Negroes are editing newspapers, practicing medicine, putting up prescriptions, filling chairs in theological seminaries, colleges,
instructing in the higher class of music, managing and controlling banks by being presidents and on the Boards of Directors,
writing a high class of poetry and creating a literature which will compare favorably with the productions of famed Anglo-Saxon
They are delivering intellectual and scholarly sermons to appreciative congregations, controlling their own brick yards and
business places, putting before the public amateur actors with elocutionists rendering the productions of Negroes' brain.
These things are taking place in our midst and if the State editor will take the trouble, we will have a Negro's brand new
$1100 carriage with a $200 pair of horses to call at his residence or office to carry him around his own town in it in order
that he may see what the Negroes in his own city are doing.
We will show him a funeral procession which is headed by a $1600 hearse owned by a Negro and drawn by a $300 pair of white
We desire to inform him that the Negro has advanced and that in his own mansion, he eats his watermelon in slices with a silver
knife; where in by-gone days he swallowed it in chunks to the infinite satisfaction of himself and the amusement of the lookers-on.
When white folks abandon organization, we may abandon it too.
When they emigrate to Africa, we may emigrate there too.
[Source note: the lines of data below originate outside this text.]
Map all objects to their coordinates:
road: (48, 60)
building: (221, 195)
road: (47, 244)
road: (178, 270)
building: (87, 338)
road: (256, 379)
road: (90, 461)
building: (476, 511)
With our present idea, we were with them in the beginning and, lo, we will be with them to the end.
Summary of Article
This article provides an interesting commentary about the capitalization of the letter, N, in the word "Negro". A formal
discussion of this topic was held by the Negro Press Association of Virginia, which subsequently concluded that the "N" in
Negro should be capitalized in the press. The article also chastises the white State Press Association for its criticism
of this discussion, the Negro Press Association, and the Negro race in general. In an effort to refute this criticism, the
article presents numerous examples of black advancement and industry in Charlottesville. The article further challenges the
chief editor of the Press Association to explore the progress blacks have made in the city of Charlottesville.